Mike Polek mike@pictage.com
Thu, 08 Sep 2005 17:01:14 -0700

> From: Pucky Loucks <ploucks@h2st.com>
> Date: Sat, 3 Sep 2005 16:50:33 -0700
> Subject: [OpenAFS] sanity check please.
> Hi everyone, I've been playing with openafs for a couple of months  
> now and I'm just wanting some to sanity checks of my idea of an AFS  
> deployment.
> I'm wanting to build a scalable system that will have millions of  
> images stored on a file system.  (this is where AFS comes in)  It  
> looks to me like AFS is able to deal with scaling the partitions and  
> volumes i.e. total storage.  In the end I could have terabytes of  
> data. Still my belief is that AFS can handle it.  My concern is that  
> I want to replicate the data so that I have some redundancy, AFS can  
> handle this too.

My company does something along these lines. We process thousands
of images each day and store them in AFS. We have nearly
100TB of storage at the moment.

> 1) Is this going to become a huge management issue?

Over time, we've written a number of custom scripts to
handle the volume management. As with anything else,
any management tasks that you find yourself doing
repetitively, write a script for it. The key is to
define your workflow and develop some software to
assist you in moving things around. Be sure to have
a definition for when things expire, if you want to
keep your storage finite.

> 2) If I end up getting 5 thousand images a day would I want it to be  
> in it's own volume so I could replicate each "day"?

We found that a key is to set things up so that volumes are finite,
and eventually stabilize.
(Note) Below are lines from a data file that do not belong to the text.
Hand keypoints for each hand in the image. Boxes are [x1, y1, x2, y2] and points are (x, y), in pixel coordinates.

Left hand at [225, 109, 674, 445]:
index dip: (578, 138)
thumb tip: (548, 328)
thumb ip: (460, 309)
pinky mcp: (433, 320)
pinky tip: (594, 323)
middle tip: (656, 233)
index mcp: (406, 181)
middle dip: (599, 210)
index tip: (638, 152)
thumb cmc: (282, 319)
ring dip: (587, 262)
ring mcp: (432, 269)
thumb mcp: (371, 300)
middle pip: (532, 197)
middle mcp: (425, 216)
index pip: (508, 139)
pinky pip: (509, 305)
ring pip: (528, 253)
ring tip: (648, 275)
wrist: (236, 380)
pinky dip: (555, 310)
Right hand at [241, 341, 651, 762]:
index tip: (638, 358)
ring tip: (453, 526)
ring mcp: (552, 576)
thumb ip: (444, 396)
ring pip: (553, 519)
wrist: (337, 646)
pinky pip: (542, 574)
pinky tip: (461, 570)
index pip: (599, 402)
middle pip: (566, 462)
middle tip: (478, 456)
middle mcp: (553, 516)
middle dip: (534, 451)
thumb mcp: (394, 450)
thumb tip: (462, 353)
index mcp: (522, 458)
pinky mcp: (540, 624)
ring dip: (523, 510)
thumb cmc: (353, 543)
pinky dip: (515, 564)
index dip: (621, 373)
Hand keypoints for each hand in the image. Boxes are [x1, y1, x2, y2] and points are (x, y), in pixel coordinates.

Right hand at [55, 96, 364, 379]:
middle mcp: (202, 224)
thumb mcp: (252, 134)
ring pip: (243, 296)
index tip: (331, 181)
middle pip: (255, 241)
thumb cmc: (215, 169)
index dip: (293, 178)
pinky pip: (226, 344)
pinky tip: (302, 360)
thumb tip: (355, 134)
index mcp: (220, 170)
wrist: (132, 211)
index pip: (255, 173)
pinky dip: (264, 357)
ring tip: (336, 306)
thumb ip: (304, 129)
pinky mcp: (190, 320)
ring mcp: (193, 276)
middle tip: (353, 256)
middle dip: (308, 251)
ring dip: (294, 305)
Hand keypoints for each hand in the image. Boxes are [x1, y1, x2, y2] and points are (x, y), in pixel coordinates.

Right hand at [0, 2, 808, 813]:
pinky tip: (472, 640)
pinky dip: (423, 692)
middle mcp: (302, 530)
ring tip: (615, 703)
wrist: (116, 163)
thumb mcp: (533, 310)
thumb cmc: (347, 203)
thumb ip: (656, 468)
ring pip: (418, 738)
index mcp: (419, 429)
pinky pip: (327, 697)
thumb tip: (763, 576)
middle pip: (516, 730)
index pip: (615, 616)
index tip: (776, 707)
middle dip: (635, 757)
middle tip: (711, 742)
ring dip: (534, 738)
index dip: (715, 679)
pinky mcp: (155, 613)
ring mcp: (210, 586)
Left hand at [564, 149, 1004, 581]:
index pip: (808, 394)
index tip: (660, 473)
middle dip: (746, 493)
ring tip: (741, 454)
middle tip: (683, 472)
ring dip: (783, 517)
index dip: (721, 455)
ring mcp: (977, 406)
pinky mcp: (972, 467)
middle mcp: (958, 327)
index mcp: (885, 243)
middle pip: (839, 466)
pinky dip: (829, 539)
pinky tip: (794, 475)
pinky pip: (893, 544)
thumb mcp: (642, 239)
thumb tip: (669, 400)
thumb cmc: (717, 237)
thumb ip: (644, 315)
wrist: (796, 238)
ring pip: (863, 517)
We organize our images according
to the event they came from. Each event produces a finite
number of images, so eventually the volume stops growing.
It's much easier to backup/move/replicate volumes that
are stable. We have an index volume with a finite depth
tree structure in which we mount all the volumes with
images. It's also important to decide up front how you
will name your volumes. Name them for the logical grouping
of the images they contain (whether it's the event, the
source, the date range of the received date of the images,
or whatever). That way if anything happens to the mount points,
you can reconstruct your index from the volume names in a pinch.
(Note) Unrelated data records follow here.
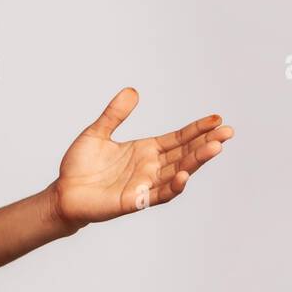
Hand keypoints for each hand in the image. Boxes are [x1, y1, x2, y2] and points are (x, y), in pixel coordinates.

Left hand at [50, 87, 233, 228]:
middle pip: (184, 154)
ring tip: (215, 148)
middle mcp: (150, 167)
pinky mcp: (134, 200)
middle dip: (206, 143)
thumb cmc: (80, 165)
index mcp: (145, 150)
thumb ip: (114, 114)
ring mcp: (145, 184)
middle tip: (228, 131)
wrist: (63, 192)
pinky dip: (172, 186)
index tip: (217, 118)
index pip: (178, 138)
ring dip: (196, 161)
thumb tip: (132, 91)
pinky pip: (158, 194)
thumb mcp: (96, 133)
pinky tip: (183, 175)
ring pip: (178, 172)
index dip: (197, 129)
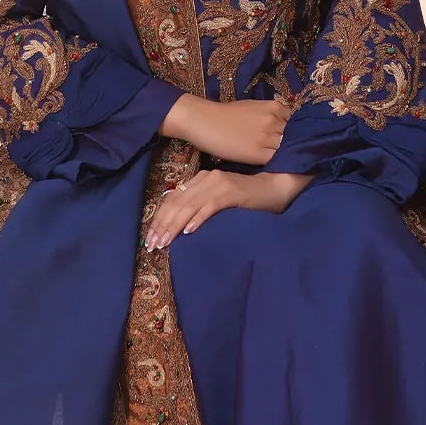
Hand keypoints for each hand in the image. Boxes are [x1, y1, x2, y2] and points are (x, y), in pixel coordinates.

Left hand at [145, 169, 310, 247]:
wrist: (275, 187)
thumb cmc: (247, 198)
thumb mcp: (218, 200)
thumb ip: (200, 206)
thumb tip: (179, 227)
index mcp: (200, 180)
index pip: (172, 199)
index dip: (159, 219)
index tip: (150, 239)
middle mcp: (206, 178)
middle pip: (176, 203)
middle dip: (161, 225)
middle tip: (152, 246)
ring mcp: (218, 184)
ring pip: (188, 205)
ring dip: (174, 225)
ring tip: (164, 242)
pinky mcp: (231, 192)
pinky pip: (209, 206)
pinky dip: (197, 219)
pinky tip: (189, 232)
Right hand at [159, 92, 290, 165]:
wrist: (205, 121)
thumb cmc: (226, 114)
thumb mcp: (253, 108)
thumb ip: (271, 115)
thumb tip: (284, 126)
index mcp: (274, 107)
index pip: (298, 121)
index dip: (299, 132)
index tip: (300, 140)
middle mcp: (274, 120)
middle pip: (297, 135)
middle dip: (299, 144)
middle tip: (298, 154)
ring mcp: (268, 137)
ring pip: (290, 148)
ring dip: (292, 155)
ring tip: (293, 163)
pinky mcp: (259, 154)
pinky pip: (278, 160)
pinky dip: (282, 164)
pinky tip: (282, 168)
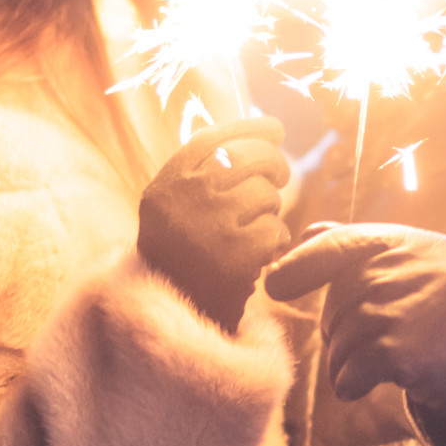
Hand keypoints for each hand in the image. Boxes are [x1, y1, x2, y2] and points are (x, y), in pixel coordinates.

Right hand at [137, 118, 291, 331]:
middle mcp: (184, 200)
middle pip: (249, 158)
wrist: (172, 318)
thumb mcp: (176, 209)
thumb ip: (205, 173)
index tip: (275, 127)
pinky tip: (262, 253)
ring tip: (256, 228)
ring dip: (271, 210)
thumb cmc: (184, 257)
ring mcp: (209, 227)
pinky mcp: (234, 257)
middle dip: (274, 165)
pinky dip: (276, 241)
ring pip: (267, 195)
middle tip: (279, 178)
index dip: (248, 128)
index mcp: (166, 185)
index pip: (213, 139)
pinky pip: (275, 230)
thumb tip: (264, 132)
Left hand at [265, 224, 445, 439]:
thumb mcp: (410, 267)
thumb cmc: (440, 308)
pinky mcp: (408, 353)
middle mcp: (413, 270)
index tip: (273, 284)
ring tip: (378, 362)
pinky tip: (370, 384)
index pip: (343, 245)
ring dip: (345, 361)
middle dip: (340, 328)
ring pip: (341, 340)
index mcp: (411, 243)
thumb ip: (358, 248)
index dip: (301, 264)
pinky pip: (349, 371)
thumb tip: (306, 232)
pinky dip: (350, 384)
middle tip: (374, 340)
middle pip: (338, 301)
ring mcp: (412, 310)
> 3) what's the recommend max size for a volume?

Depends on what you want to do with it. The bigger the volume,
the more time it takes to backup/move/replicate. Do some tests
with your systems, find out how long it takes to move/replicate
volumes of different sizes, and decide how long you're willing
for the operation to take. Bound your volumes based on the time
those operations would take, and the probability that the
operation will be interrupted and have to be repeated.

  > 4) These files will be served via apache is that an issue? (my
> understanding is it's not)

Shouldn't be.

Good luck!

Mike Polek,
Pictage, Inc.